Using the data below, transcribe exactly everything from the line that contains "South & Central America" down to the line that contains "remains split among". Include both of those lines and none of the pictures.

--

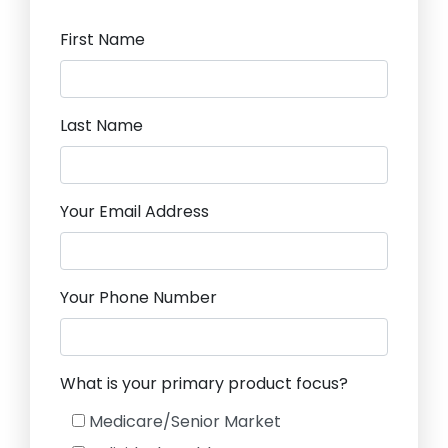
First Name
Last Name
Your Email Address
Your Phone Number
What is your primary product focus?
Medicare/Senior Market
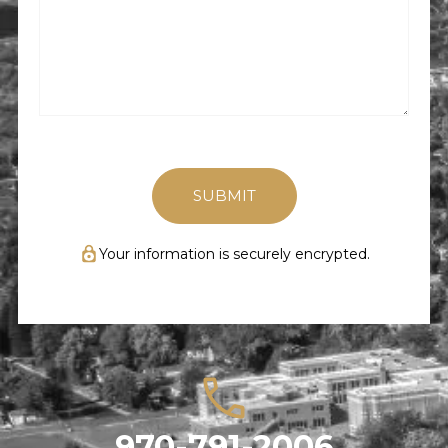
Happened
(Required)
Your information is securely encrypted.
970-791-2006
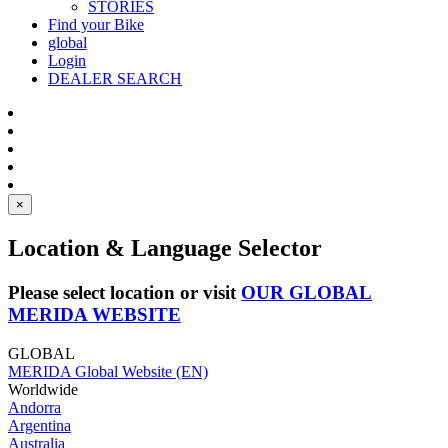
STORIES
Find your Bike
global
Login
DEALER SEARCH
×
Location & Language Selector
Please select location or visit
OUR GLOBAL
MERIDA WEBSITE
GLOBAL
MERIDA Global Website (EN)
Worldwide
Andorra
Argentina
Australia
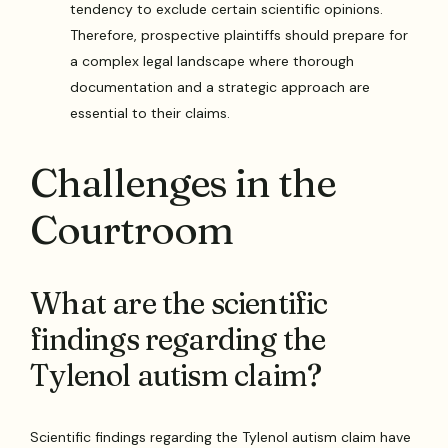
tendency to exclude certain scientific opinions.
Therefore, prospective plaintiffs should prepare for
a complex legal landscape where thorough
documentation and a strategic approach are
essential to their claims.
Challenges in the
Courtroom
What are the scientific
findings regarding the
Tylenol autism claim?
Scientific findings regarding the Tylenol autism claim have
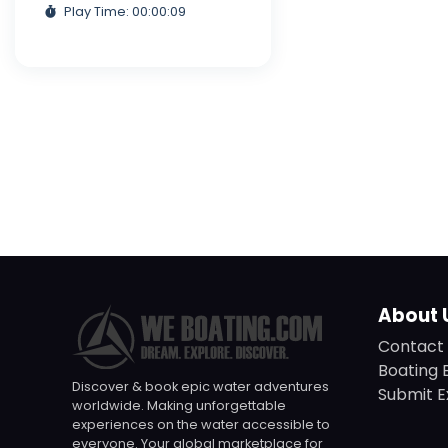
Play Time: 00:00:09
About 
Contact 
Boating 
Discover & book epic water adventures
Submit E
worldwide. Making unforgettable
experiences on the water accessible to
everyone. Your global marketplace for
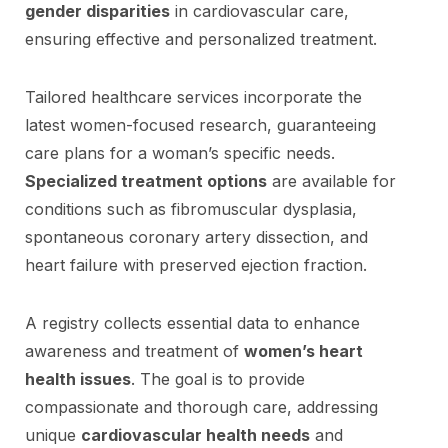
gender disparities
in cardiovascular care,
ensuring effective and personalized treatment.
Tailored healthcare services incorporate the
latest women-focused research, guaranteeing
care plans for a woman’s specific needs.
Specialized treatment options
are available for
conditions such as fibromuscular dysplasia,
spontaneous coronary artery dissection, and
heart failure with preserved ejection fraction.
A registry collects essential data to enhance
awareness and treatment of
women’s heart
health issues
. The goal is to provide
compassionate and thorough care, addressing
unique
cardiovascular health needs
and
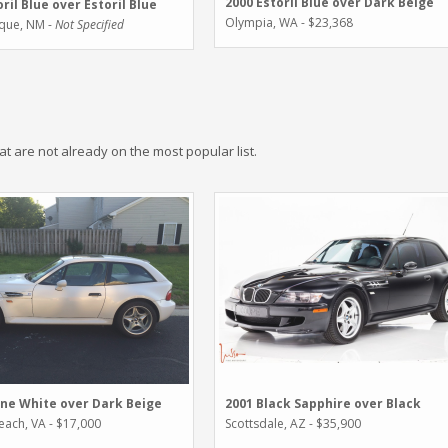
2000 Estoril Blue over Dark Beige
ril Blue over Estoril Blue
Olympia, WA - $23,368
que, NM -
Not Specified
hat are not already on the most popular list.
ine White over Dark Beige
2001 Black Sapphire over Black
Beach, VA - $17,000
Scottsdale, AZ - $35,900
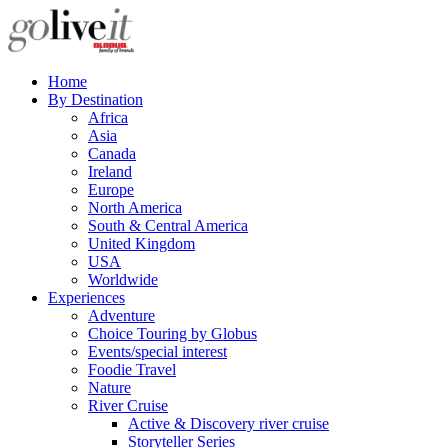
Home
By Destination
Africa
Asia
Canada
Ireland
Europe
North America
South & Central America
United Kingdom
USA
Worldwide
Experiences
Adventure
Choice Touring by Globus
Events/special interest
Foodie Travel
Nature
River Cruise
Active & Discovery river cruise
Storyteller Series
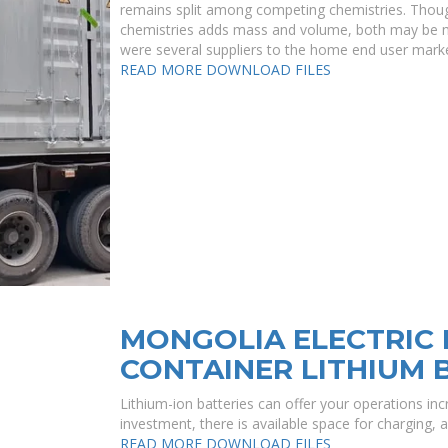
remains split among competing chemistries. Thoug
chemistries adds mass and volume, both may be more
were several suppliers to the home end user market
READ MORE
DOWNLOAD FILES
MONGOLIA ELECTRIC 
CONTAINER LITHIUM 
Lithium-ion batteries can offer your operations incr
investment, there is available space for charging, 
READ MORE
DOWNLOAD FILES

--

*TASK SOLUTION*.
South & Central America
United Kingdom
USA
Worldwide
Experiences
Adventure
Choice Touring by Globus
Events/special interest
Foodie Travel
Nature
River Cruise
Active & Discovery river cruise
Storyteller Series
remains split among competing chemistries. Thoug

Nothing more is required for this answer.